A Servant’s Bow
Wren stood with the jug in her hands and waited.
The baron’s ring-hand hovered over the cup he had set down. His eyes had not left the pendant at her throat. Around the long table, the hush moved outward in slow rings — first the guests nearest him, then the middle benches, then even the servant in russet at the far end who finally noticed the silence and stopped pouring.
“Where did you get that.” It was not a question. His voice had gone flat the way iron goes flat when it’s struck wrong.
“It was my mother’s, my lord.”
“Your mother.”
“Aenna of Thornholt. She came to your gates in the snow. Nine winters past. With a child.”
Lady Marra reached, slowly, and took her husband’s wrist. Not to comfort him. To stop him standing.
“She died in the road,” Wren said, the same evenness she used with frightened kennel pups. “Two days after you turned her away. The hound-master at the south kennels took me in. He didn’t know what the chain was. He thought it was a trinket.”
The baron’s mouth worked. “Who told you it was hers.”
“She did. Before she stopped speaking.”
A log split in the hearth and sent up a small spray of sparks. The old wolfhound did not flinch. It was still watching her, the way it had watched her every morning at the kennels for nine winters, the way no one in this hall had ever bothered to watch her at all.
Sir Bren the Steward — the one who had pushed her forward — had taken one step back from her without realising. His limp had brought him up against the bench.
“Show it to me,” the baron said.
She did not move.
“I said show it to me, girl.”
“You set down your cup, my lord.

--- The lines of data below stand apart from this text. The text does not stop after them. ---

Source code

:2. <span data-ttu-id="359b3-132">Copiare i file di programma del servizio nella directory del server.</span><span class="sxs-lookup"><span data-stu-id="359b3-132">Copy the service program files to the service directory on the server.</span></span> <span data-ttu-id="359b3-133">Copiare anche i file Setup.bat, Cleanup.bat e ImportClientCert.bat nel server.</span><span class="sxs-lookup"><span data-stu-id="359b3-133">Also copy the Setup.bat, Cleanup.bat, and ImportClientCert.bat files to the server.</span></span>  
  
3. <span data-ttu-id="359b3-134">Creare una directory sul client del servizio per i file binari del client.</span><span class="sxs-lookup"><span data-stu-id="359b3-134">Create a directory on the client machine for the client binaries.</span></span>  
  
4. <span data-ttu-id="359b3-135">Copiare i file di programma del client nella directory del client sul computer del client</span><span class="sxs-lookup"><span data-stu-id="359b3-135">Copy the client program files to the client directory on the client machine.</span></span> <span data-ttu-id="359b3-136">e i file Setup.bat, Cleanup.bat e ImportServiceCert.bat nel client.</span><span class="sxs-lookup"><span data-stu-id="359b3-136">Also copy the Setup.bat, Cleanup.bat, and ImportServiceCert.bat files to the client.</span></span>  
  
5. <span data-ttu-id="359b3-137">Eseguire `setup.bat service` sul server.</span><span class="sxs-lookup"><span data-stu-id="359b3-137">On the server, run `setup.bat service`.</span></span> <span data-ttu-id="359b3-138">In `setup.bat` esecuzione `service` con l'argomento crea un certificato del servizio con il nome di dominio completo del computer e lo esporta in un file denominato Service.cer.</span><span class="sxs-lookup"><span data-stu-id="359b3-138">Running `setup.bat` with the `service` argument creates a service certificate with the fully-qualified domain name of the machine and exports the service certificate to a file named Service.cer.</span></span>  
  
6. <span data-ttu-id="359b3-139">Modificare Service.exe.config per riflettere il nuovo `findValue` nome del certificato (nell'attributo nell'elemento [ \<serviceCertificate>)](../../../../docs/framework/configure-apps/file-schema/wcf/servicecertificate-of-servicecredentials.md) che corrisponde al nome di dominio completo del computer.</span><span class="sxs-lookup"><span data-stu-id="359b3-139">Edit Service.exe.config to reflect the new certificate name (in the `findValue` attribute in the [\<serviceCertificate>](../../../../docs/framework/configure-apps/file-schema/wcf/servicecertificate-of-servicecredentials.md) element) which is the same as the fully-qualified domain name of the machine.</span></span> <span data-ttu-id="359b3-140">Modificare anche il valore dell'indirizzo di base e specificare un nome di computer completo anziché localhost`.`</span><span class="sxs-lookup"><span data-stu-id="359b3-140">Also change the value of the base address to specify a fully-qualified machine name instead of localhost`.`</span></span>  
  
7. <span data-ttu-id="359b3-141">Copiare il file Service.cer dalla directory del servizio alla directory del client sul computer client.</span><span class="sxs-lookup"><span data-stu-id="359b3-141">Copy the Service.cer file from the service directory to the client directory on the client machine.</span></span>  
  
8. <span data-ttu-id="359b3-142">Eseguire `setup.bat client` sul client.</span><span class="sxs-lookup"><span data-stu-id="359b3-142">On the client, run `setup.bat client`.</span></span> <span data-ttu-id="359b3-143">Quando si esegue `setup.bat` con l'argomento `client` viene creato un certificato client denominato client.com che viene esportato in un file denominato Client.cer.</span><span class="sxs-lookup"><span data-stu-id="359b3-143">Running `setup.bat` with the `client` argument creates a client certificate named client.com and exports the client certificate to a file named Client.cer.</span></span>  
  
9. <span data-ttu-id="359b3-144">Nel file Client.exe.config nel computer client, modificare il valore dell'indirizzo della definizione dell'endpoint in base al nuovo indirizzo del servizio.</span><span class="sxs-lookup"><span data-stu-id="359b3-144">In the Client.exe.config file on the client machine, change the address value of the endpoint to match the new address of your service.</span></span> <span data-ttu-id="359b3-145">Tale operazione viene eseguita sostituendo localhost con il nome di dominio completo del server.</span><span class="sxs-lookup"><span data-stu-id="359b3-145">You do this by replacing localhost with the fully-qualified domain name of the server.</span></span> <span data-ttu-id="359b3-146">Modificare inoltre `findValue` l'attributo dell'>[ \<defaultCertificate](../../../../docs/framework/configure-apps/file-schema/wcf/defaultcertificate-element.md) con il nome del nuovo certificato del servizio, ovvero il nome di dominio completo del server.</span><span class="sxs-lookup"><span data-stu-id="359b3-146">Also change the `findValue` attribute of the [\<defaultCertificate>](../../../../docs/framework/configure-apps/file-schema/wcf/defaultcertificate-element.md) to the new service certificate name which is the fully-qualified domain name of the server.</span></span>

You already know what it is.”
Lady Marra made a small sound. Not a word. The chipped tooth showed and was hidden again.
The pendant at Wren’s throat was a hound’s head in silver, with a single garnet for the eye. The same crest worked into the iron above the great doors. The same crest stamped into the baron’s gold ring. The kind of token a lord gave only to a woman whose child was his.
She had not raised it. She had not pointed at it. She had only stood in the firelight long enough for the room to see.
At the far end of the table, the guest who had been mid-laugh in the first moment of all this — the one whose laugh had died first — set his goblet down very carefully, as if afraid of the sound it might make. The woman across from him with the faded madder dress folded her hands in her lap and lowered her eyes, the way a person lowers their eyes at a funeral they did not expect to attend.
The wolfhound rose, chain dragging on the stone, and stepped to Wren’s side. It pressed its great scarred head against her hip and stayed there.
“My lord,” Wren said, and the word was no longer a servant’s word, “where would you like me to pour.”
The baron did not answer.
He could not.
And in that long unanswered moment, with a hound at her hip and a hall full of nobles unable to lift their cups, what does it mean that a girl can change the shape of a room without ever raising her voice?